[Images with keypoint coordinates]
--------

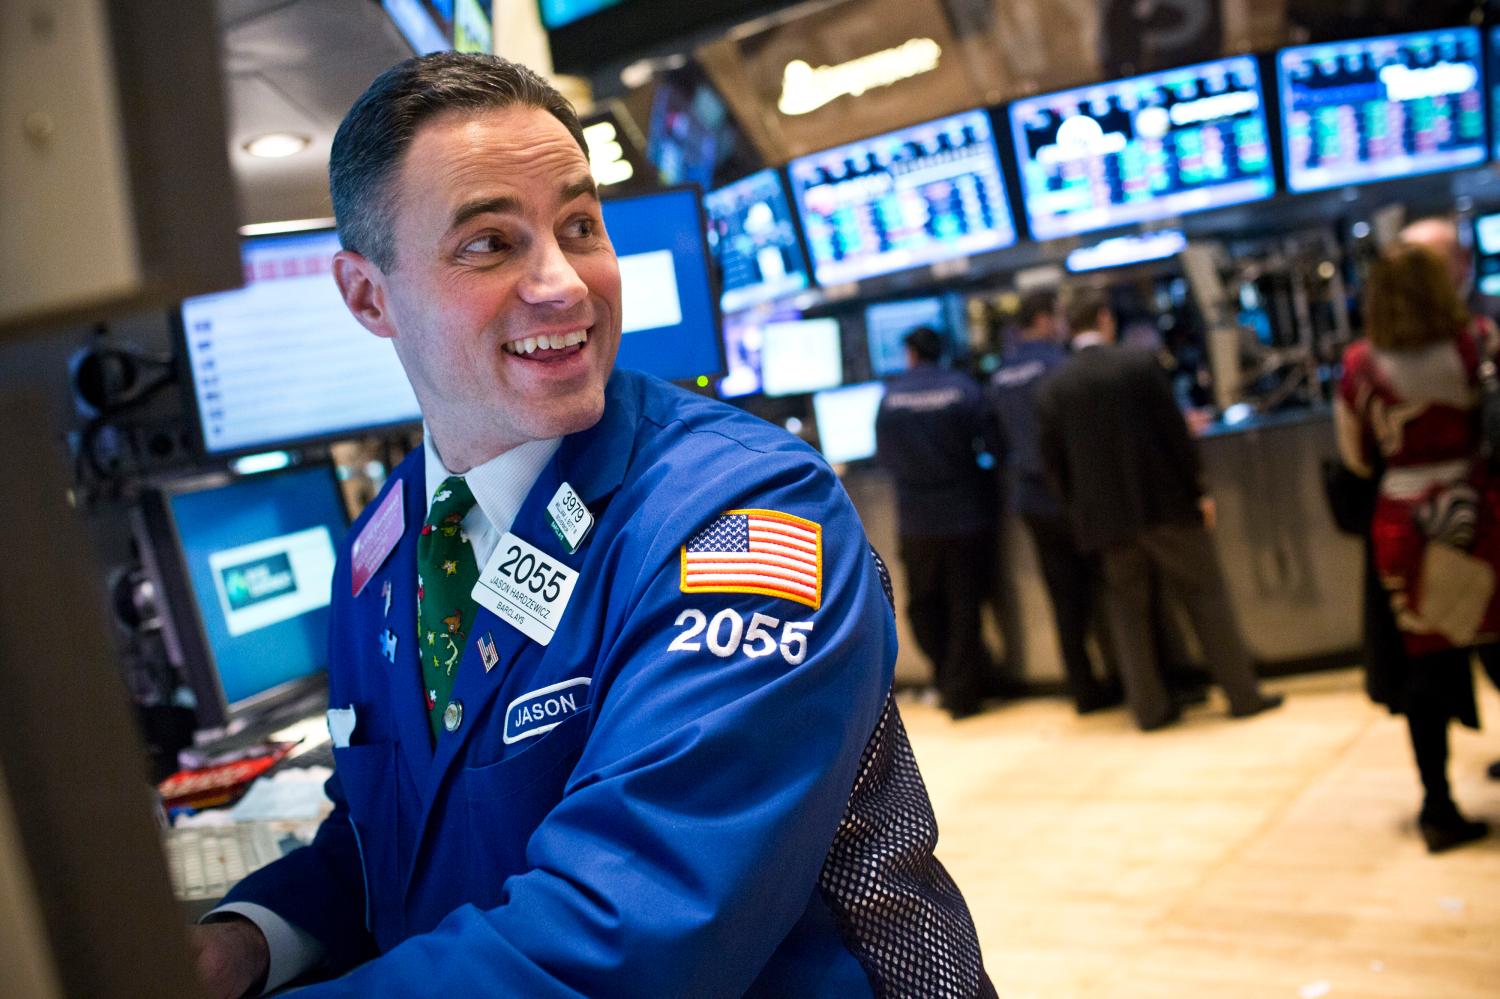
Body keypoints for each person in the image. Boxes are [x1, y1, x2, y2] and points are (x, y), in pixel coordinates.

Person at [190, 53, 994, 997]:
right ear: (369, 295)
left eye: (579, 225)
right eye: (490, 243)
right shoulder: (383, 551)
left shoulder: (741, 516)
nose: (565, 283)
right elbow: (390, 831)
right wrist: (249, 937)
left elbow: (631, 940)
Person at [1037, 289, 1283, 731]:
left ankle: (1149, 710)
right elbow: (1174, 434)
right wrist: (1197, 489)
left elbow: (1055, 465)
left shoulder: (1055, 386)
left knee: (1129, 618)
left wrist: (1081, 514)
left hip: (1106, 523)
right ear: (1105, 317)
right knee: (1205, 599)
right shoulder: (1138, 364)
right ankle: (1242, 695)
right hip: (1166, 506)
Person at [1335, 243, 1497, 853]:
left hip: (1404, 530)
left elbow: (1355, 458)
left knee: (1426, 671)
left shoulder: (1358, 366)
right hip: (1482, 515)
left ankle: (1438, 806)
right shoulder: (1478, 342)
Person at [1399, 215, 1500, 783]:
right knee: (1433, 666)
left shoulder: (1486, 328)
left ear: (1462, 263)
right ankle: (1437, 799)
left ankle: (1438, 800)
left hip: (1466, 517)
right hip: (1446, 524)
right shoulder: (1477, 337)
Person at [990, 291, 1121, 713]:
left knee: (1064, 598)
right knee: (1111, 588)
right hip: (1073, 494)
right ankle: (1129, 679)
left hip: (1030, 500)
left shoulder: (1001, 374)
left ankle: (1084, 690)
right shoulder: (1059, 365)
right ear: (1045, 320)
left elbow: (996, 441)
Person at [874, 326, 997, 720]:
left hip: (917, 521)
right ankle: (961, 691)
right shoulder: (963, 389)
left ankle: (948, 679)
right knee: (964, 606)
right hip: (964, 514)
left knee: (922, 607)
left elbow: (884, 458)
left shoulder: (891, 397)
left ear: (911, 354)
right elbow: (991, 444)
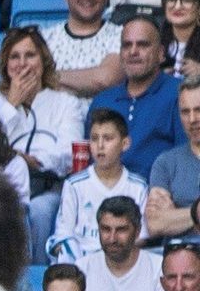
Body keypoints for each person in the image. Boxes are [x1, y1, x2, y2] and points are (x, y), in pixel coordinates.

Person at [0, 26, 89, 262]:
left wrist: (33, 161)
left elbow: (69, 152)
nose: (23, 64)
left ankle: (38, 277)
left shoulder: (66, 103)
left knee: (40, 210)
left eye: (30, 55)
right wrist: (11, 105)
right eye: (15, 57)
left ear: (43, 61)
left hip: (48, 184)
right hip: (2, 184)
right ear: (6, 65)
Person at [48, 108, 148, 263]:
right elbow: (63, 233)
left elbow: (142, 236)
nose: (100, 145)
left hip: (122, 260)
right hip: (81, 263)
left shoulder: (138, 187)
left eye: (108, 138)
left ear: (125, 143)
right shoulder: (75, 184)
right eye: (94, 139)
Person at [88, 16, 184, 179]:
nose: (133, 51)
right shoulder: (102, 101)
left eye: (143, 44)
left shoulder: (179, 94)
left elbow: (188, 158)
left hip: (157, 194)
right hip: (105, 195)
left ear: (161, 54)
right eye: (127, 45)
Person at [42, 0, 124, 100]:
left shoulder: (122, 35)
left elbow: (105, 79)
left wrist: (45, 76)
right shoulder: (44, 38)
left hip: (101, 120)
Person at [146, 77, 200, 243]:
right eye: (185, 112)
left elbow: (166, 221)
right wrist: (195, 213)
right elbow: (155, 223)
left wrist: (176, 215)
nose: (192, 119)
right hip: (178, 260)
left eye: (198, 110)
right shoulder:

--------

| WHAT YOU SHOULD DO |
State how many lines in the entries hold "ankle". Nothing should come before or after the number.

| RESULT OF THIS EXERCISE |
10